The insured shall ensure that the miles were driven and other driving-related criteria are easily determinable at any point during the policy’s term or during the time of a claim, whether via technology, readings in the vehicle’s devices (such as the odometer), or any other available method. Any tampering with these tools or readings renders the add-ons worthless and may result in claim denial.
Also, if the policy is renewed within 30 days of expiration, the maximum amount of kilometres that can be carried forward in the case of ICICI Lombard is 1000. After 30 days from the renewal deadline, unused mileage cannot be carried forward. Additionally, the Insured may select any available Kilometres range according to his or her needs. At any moment during the policy duration, Insured may top up the add-on (from the available top-up alternatives) if the previously paid kilometres run out.
The Pay How You Use plan would impact the insurance rate based on how an insured vehicle is used and/or driven. In order to boost upfront pricing variability, the intrinsic behaviour of the relevant customer segment may also be constructed utilising past data from the relevant customer segment.
A Smarter Way Forward
The insurance business is already experiencing a seismic shift as a result of digitisation. One of the most valuable assets for insurers today is data, which enables carriers to create new products and policies based on changing consumer demand.
By utilising cutting-edge technologies like AI, drivers and insurers can better comprehend actual driving patterns with behaviour-based insurance. Insurers are also prepared to provide a seamless Omni channel experience, including self-service options, allowing current and potential clients to buy policies, request assistance, file claims, track open claims, and more across multiple channels without experiencing service interruptions.

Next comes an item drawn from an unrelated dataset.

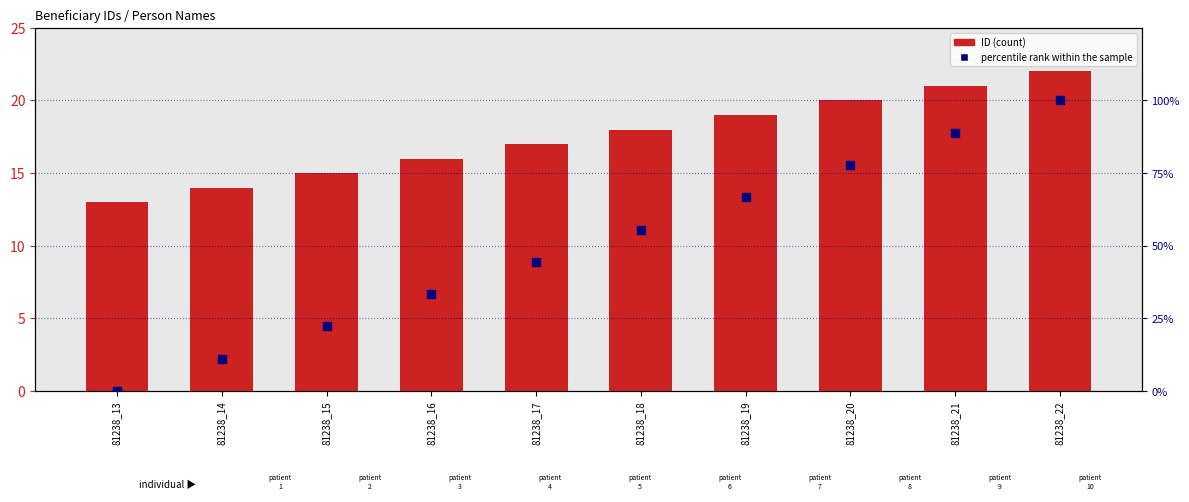

At how many categories does at least one series exceed 61?

4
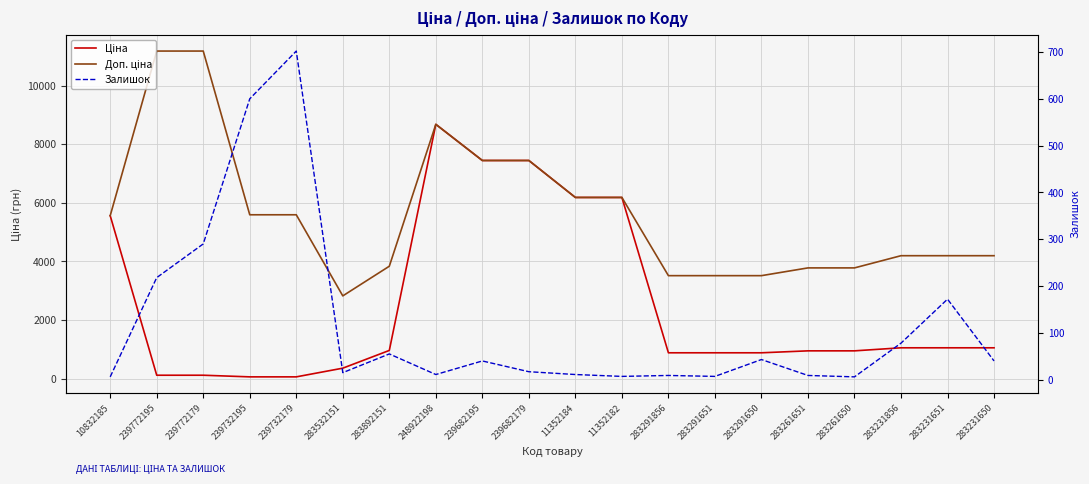

Between 239732179 and 283291650, which series saw the biggest shift?

Доп. ціна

As technology further develops, insurers will be able to more accurately assess risks using real-world data from millions of devices, while drivers can track their own driving behaviours to save costs and increase road safety for all users. As more real-world data is gathered, we will be able to move to more reliable behaviour-based insurance approaches. Future predictions for auto insurance can lead to greater equality, lower costs and the promotion of safer driving.